* _AIM OF THE EXERCISE_:
Starting at the line that contains "exigent des adhésifs", return every line down to the end of the records below, exactly as written.

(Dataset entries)
<<<<
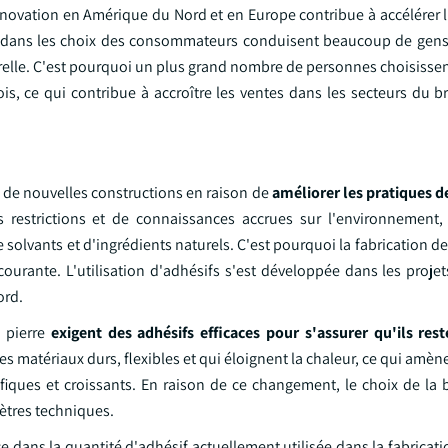
énovation en Amérique du Nord et en Europe contribue à accélérer 
es dans les choix des consommateurs conduisent beaucoup de gens
urelle. C'est pourquoi un plus grand nombre de personnes choisisse
s, ce qui contribue à accroître les ventes dans les secteurs du br
ns de nouvelles constructions en raison de
améliorer les pratiques d
s restrictions et de connaissances accrues sur l'environnement, 
solvants et d'ingrédients naturels. C'est pourquoi la fabrication de
courante. L'utilisation d'adhésifs s'est développée dans les proje
ord.
e pierre
exigent des adhésifs efficaces pour s'assurer qu'ils rest
des matériaux durs, flexibles et qui éloignent la chaleur, ce qui amène
ifiques et croissants. En raison de ce changement, le choix de la 
ètres techniques.
e dans la quantité d'adhésif actuellement utilisée dans la fabricatio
>>>>
* _REPLY TO THE TASK_:
exigent des adhésifs efficaces pour s'assurer qu'ils rest
des matériaux durs, flexibles et qui éloignent la chaleur, ce qui amène
ifiques et croissants. En raison de ce changement, le choix de la 
ètres techniques.
e dans la quantité d'adhésif actuellement utilisée dans la fabricatio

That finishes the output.